The SWEET HARMONY: RAVE|TODAY was an immersive retrospective exhibition devoted to presenting the revolutionary era of rave culture through the voices and lenses of those who experienced it first-hand. Presented in the Saatchi Gallery during the late summer-time of 2019, the exhibition shed a light on a part of musical history often overlooked by historians and documenters.
First, some background; The exhibition aimed to encapsulate and document the acid house revolution which took Britain by storm during the late 80s and early 90s and proceeded to transform the club scene indefinitely. The acid house movement was the biggest youth revolution for decades since the notable rise of punk during the early 70s. Dubbed the ‘Second summer of love’ because of the euphoric and loving feeling brought on by the import of a new drug: Ecstasy. Combined with new innovations in electronic music, the youth saw a dangerous new combination of deep synthesiser basslines and resonant fast-paced drum loops made possible by the introduction of the Roland TB-303.
The genre would come to be seen as the music to reintroduce dancing back into the British club scene which for years had simply been locations to meet members of the opposite sex and drink. The media sensationalised the dangers of acid house and ecstasy and as a result provided a movement which became seen as a challenge to authority. In response to a movement which was fast growing out of control, parliament passed various bills and laws restricting the freedom of the movement, with special police units set up specially to stop unlicensed clubs and parties. With government response, this movement turned from a musical craze to a politically fuelled following basically overnight. Members of the acid house scene saw their movement as one which battled the confines of authority and argued for the freedom to be oneself.

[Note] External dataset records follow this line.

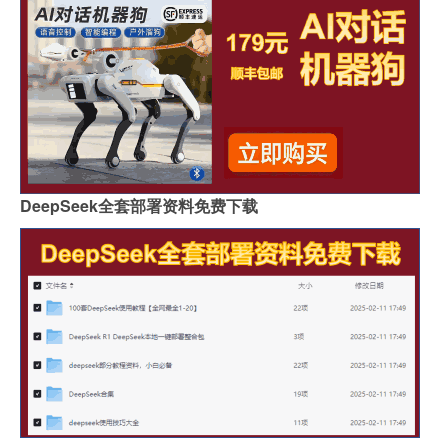
DeepSeek全套部署资料免费下载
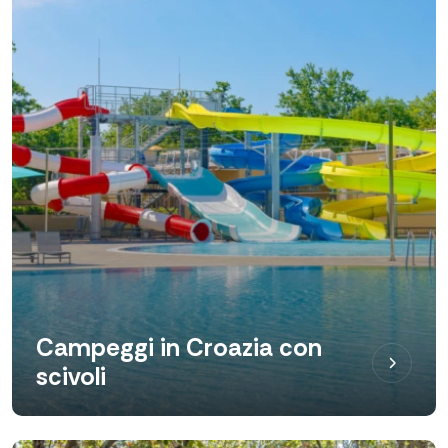
Campeggi in Croazia con
scivoli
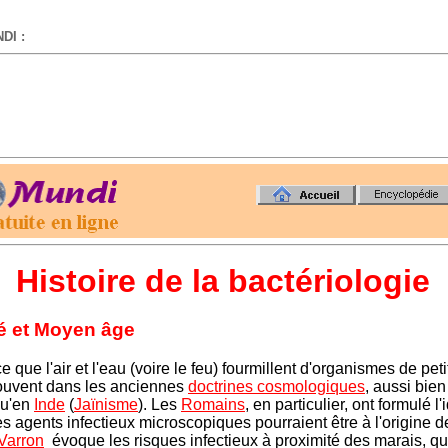
DI :
-
Histoire de la bactériologie
té et Moyen âge
 que l'air et l'eau (vo
ire le feu) fourmillent d'organismes de petit
ouvent dans les anciennes
doctrines cosmologiques
, aussi bien
qu'en
Inde
(
Jaïnisme
). Les
Romains
, en particulier, ont formulé l
es agents infectieux microscopiques pourraient être à l'origine d
Varron
évoque les risques infectieux à proximité des marais, qu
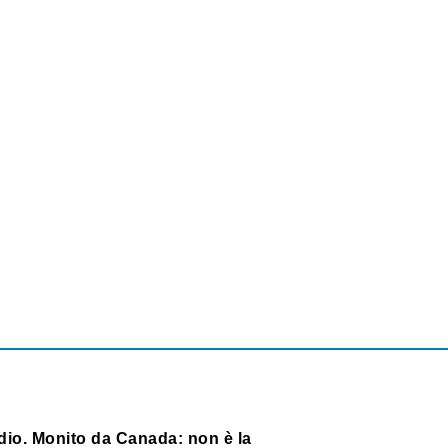
dio. Monito da Canada: non è la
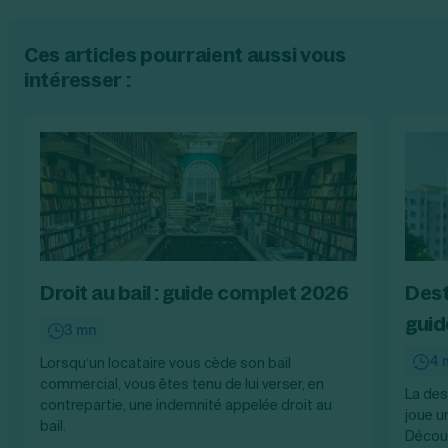
Ces articles pourraient aussi vous
intéresser :
Droit au bail : guide complet 2026
Dest
guid
3 mn
4 
Lorsqu’un locataire vous cède son bail
commercial, vous êtes tenu de lui verser, en
La des
contrepartie, une indemnité appelée droit au
joue u
bail.
Découv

The exhibition itself sees an incorporation of multimedia works, with most of the artists included opting for photography to depict the setting and experiences of this revolutionary movement. However, some artists chose to document their experiences through sculpture, incorporating the popular motifs of the time such as neon lighting or the smiley face which became heavily associated with the movement through the printing of flyers and posters.
These motifs were beautifully sculpted into popular place-markers of the movement such as petrol stations which became the infamous meeting points before setting off, or the gates of abandoned warehouse buildings which housed most of the organised raves. Along these the exhibition saw the incorporation of immersive musical exhibits, where the old synthesisers and drum loop machines were placed at various points throughout the two-story exhibition, allowing visitors to have a go at creating their own electronic music (with various outcomes).
Most notable was the large collection of memorabilia gathered by the Saatchi gallery, with a whole gallery wall being completely covered in old rave flyers and posters, allowing the visitor an insight into the symbolism and various imagery which decorated the various walls of nightclubs and warehouses at the time. Other notable sights of the exhibition were the large-scale prints taken by photographer Tom Hunter, which worked brilliantly to capture the young people involved in the scene but also the relative settings and colours which were seen and experienced by those actually there. Hunter worked largely with a fast shooting lens to capture light streaks and heavily exposed flash settings to frame the subject of the photo in perfect view, which creates a beautifully transcendent image where the light of the flash illuminates the happiness of youth juxtaposed against a largely dark background. Tom Hunter worked largely to capture the inclusivity of the movement, documenting men and women, rich and poor, black or white or Asian. The images worked to give a real sense of the acid house revolution and allowed one to experience, through photography, such a short-lived phenomenon.
All artists and creatives responsible for the exhibition ought to be thanked for an incredibly interesting and immersive exhibition. The exhibition’s authenticity and allure can be credited to an incredibly talented panel of visionaries, of which many lived through the movement themselves, including Sheryl Garratt, Agnes Bliah, Juan Rincon (Voltage and SCI-Arc), Jorge Nieto (Creative Director of Village Underground) and Craig Richards, all of whom made significant contributions in the execution of the exhibition. Among the photographers who provided many of the pieces on display, not only Tom Hunter can be named, with Vinca Petersen, Ted Polhemus, Dave Swindells and Mattko providing amazingly talented insights which culminated in a unique and timely production over the two main floors of the gallery.
Given the recent exposure of the acid house scene within the media, there have been a number of insightful publications and websites which have sprung forth to document this time on a more detailed level. A very recent exhibition of the acid house movement can be found at acidhouseflashback.com, an online archive which was created in response to the British Textile Biennial 2019 programme. This online publication plays host to multiple interviews with DJs and ravers to investigate the movement on a more personal level; with the aim of Flashback being to provide a closely documented account of the acid house revolution specifically in Blackburn: How it came about, how people reacted to it, how the police reacted to it and the lasting after effect of the movement are all questions which are answered through Flashback’s thorough accounting of the time. Flashback works to create a much more personalised local response to this time in history, using local DJs and reporters who were present at the time to give their first-hand accounts of the time and the raves themselves. Definitely worth a look if you are at all interested!